El volumen principal de monedas se compró entre noviembre de 2024 y octubre de 2025, cuando el precio del BTC oscilaba entre $75,000 y $125,000. Fue entonces cuando la cantidad de monedas retenidas se triplicó. Sin embargo, ahora, con precios más bajos, no observamos un aumento, sino un estancamiento. Este es un patrón clásico de "comprar en la cima" y una ausencia total de interés en la caída, lo que indica una gestión extremadamente irracional de las reservas de tesorería.
Riesgos para el mercado: ¿ventas "en el fondo"?
La pregunta principal ahora es el comportamiento futuro de estos tenedores. Dado que muchos de ellos compraron "en la cima", existe un riesgo real de que, si el precio sigue bajando, comiencen a materializar pérdidas, es decir, a vender "en el fondo". La primera señal ya la ha dado Strategy (anteriormente MicroStrategy), que, según mis datos, ha comenzado a vender parte de su cartera.
Esta combinación de factores —la detención de las compras por parte de los mayores actores corporativos y el posible inicio de ventas— elimina una capa significativa de la demanda habitual del mercado. Si otras tesorerías siguen a Strategy, la presión sobre el precio del BTC podría aumentar considerablemente. Por ahora, mantienen un volumen récord de monedas, pero la ausencia de nuevas compras es una señal bajista que no se puede ignorar.

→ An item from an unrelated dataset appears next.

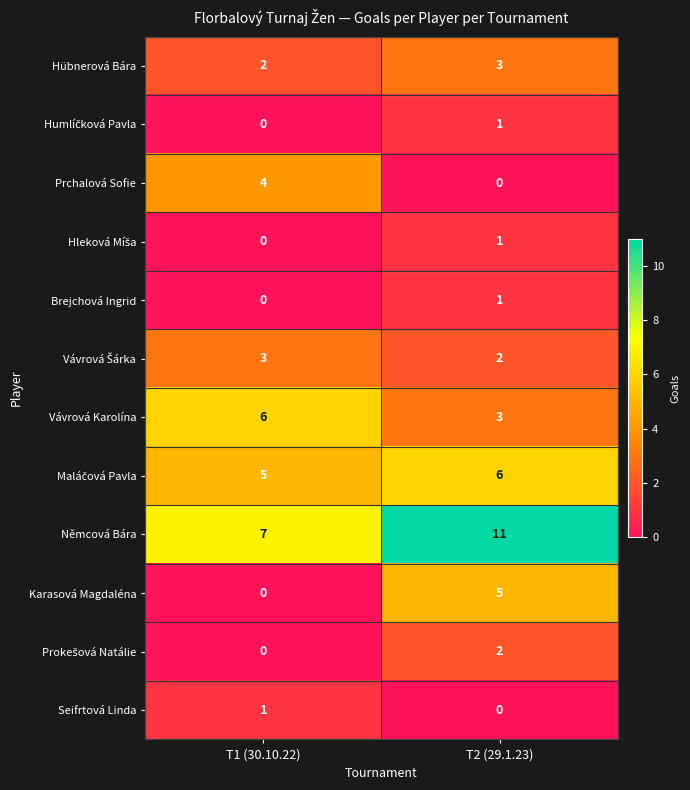

What is the difference between the Němcová Bára values at T1 (30.10.22) and T2 (29.1.23)?

4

Mi opinión experta: Las tesorerías corporativas han demostrado el error clásico de los inversores minoristas: perseguir un mercado en alza. Su pasividad actual en la caída solo confirma que la demanda institucional, que solíamos considerar "dinero inteligente", en realidad no ha sido tan inteligente. Esto aumenta la vulnerabilidad del mercado a una mayor corrección.